### Document extract
Three flare gun and radio equipped camouflaged observers climb into the surrounding mountains east of O'Neill valley each night. Low sound, low intensity flares are fired almost every night by, I assume, these same spotters as some kind of signal. They drove a gold colored 4 WD Nissan NX mini pickup (CA license 2U93249) with a white camper shell and equipped with a 2 way radio. It was out here almost every day or night. I checked the vehicle plate number and it did not match the vehicle description.
Many of the shooters, campers, and RVers in O'Neill valley are armed with full automatic and semiautomatic assault rifles, high powered hand guns, and semiautomatic riot or short barreled 12 gauge shotguns. I observed all of these. I found used hand grenade levers and a used smoke grenade at one campsite.
While on horseback, I was threatened on two different occasions by shooters when a pistol gripped semiautomatic riot shotgun was pointed directly at me from about 20 feet while I was trash checking these groups.
On Saturday, November 18, 1995, I heard full automatic rifle fire (sounded like .223 cal. M16) in O'Neill valley. A white Chevrolet Suburban 4WD with a DoD. sticker (Department of Defense) in the front windshield and CA license number 3HHJ924 was parked on our property near where I heard the shooting in a very high, remote, and hidden location just south of Nopal mountain and near where the automatic weapons fire was coming from. I didn't see anyone near the Suburban or firing the weapons, but I cautiously rode my horse close enough to get the plate number.

### Data provided
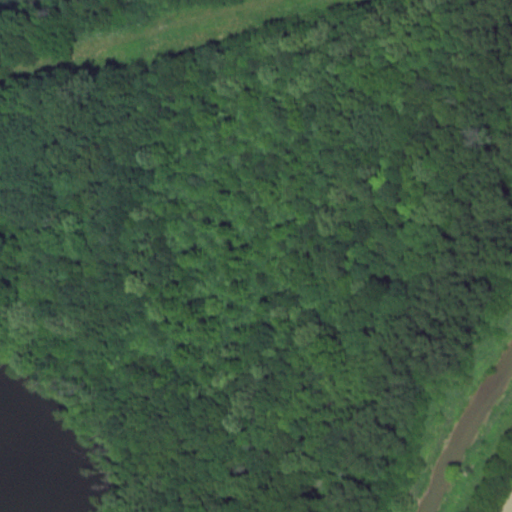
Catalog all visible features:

### Tasks and exercises
1. Could you rewrite the O'Neill valley account starting with "On Saturday, November" and going on through "the plate number.", with "Suburban" changed to "Tahoe"?
2. Which groups in O'Neill valley does the O'Neill valley account say are armed?

### Responses per task
1.
On Saturday, November 18, 1995, I heard full automatic rifle fire (sounded like .223 cal. M16) in O'Neill valley. A white Chevrolet Tahoe 4WD with a DoD. sticker (Department of Defense) in the front windshield and CA license number 3HHJ924 was parked on our property near where I heard the shooting in a very high, remote, and hidden location just south of Nopal mountain and near where the automatic weapons fire was coming from. I didn't see anyone near the Tahoe or firing the weapons, but I cautiously rode my horse close enough to get the plate number.

2. Shooters, campers, and RVers.